But a near full house crowd left the ground buzzing after another value for money afternoon in the Fratton sunshine. The standing ovation given to a returning Hermann Hreidarsson in the final minutes was a flashback to the appearance of Linvoy against Sunderland eighteen months ago. It is happy days at the moment and also a relief to see seven players on the bench for the first time this season.

The Manager of the month will be decided in the next few days and surely there is only one candidate – Steve Cotterill. That has often been a poisoned chalice in the past so I hope they give it to Dave Jones at Cardiff. Cotterill though has proved to the fans that given a share of the luck and a squad of reasonable proportions he has the tactical nous to turn things round. Switching Utaka and Nugent was a master stroke and really turned the team from a stuttering unit into one that purred through the majority of the second half. The way the deadball situations were mixed up was impressive too with refusal just to take long Greg Halford throws or Liam Lawrence free kicks.

The only slight drawback was the fact that chances went begging and the blues were almost made to pay for that. But the climb from 24th to tenth in just seven games is beyond ever fans wildest dreams. In five short weeks we have gone from relegation certainties to play off contenders.
+===+
WHAT IS ASKED
1. In the match report, rewrite the paragraph beginning "The Manager of the month" as a short bulleted list that keeps its main facts.
2. According to the match report, what league positions did the team climb between in seven games?
3. Reproduce the match report word for word, starting at "But a near full" and ending at "time this season.".

DATA SHOWN
+===+
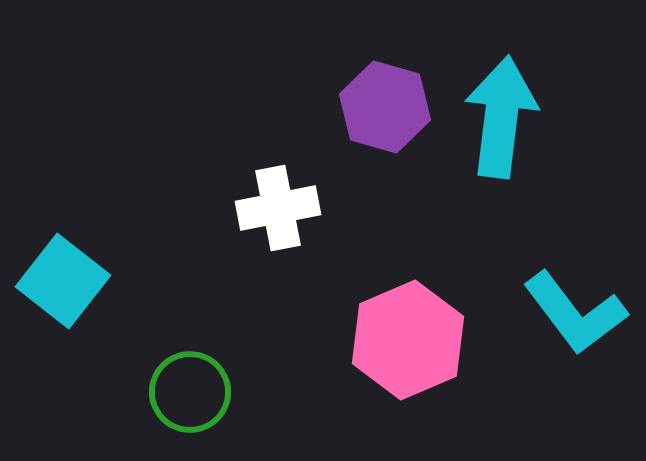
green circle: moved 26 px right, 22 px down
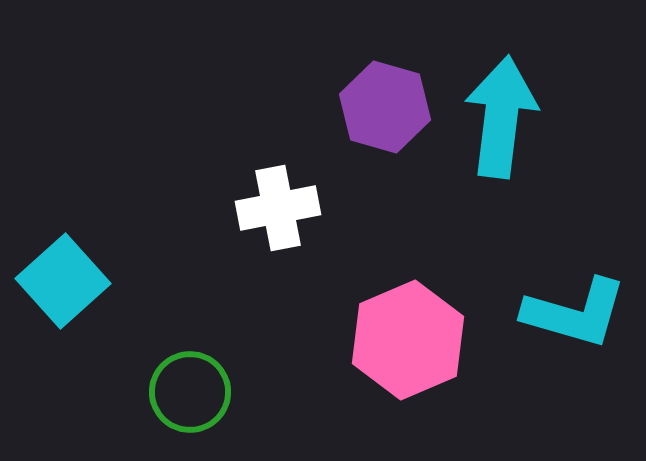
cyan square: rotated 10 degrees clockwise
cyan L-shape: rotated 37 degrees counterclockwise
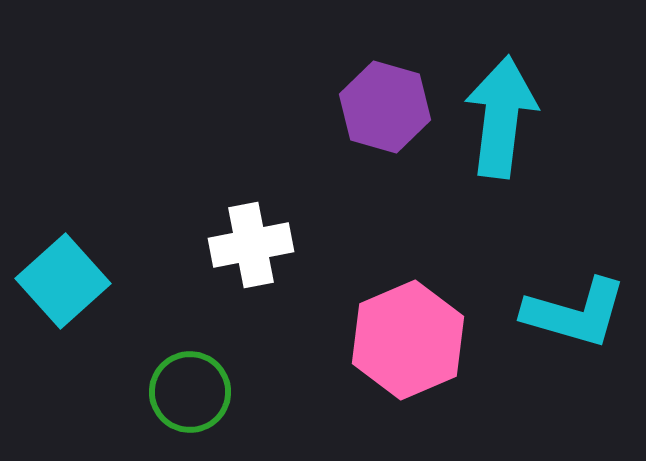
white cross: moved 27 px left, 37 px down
+===+
TASK RESULTS
1.
- The Manager of the month will be decided within days, and Steve Cotterill seems the only candidate.
- The award has often been a poisoned chalice, so the writer hopes it goes to Dave Jones at Cardiff instead.
- Cotterill has shown that, with some luck and a reasonable squad, he has the tactical nous to turn things round.
- Switching Utaka and Nugent changed the team from a stuttering unit into one that purred through most of the second half.
- Deadball situations were mixed up, not limited to long Greg Halford throws or Liam Lawrence free kicks.

2. From 24th to tenth.

3.
But a near full house crowd left the ground buzzing after another value for money afternoon in the Fratton sunshine. The standing ovation given to a returning Hermann Hreidarsson in the final minutes was a flashback to the appearance of Linvoy against Sunderland eighteen months ago. It is happy days at the moment and also a relief to see seven players on the bench for the first time this season.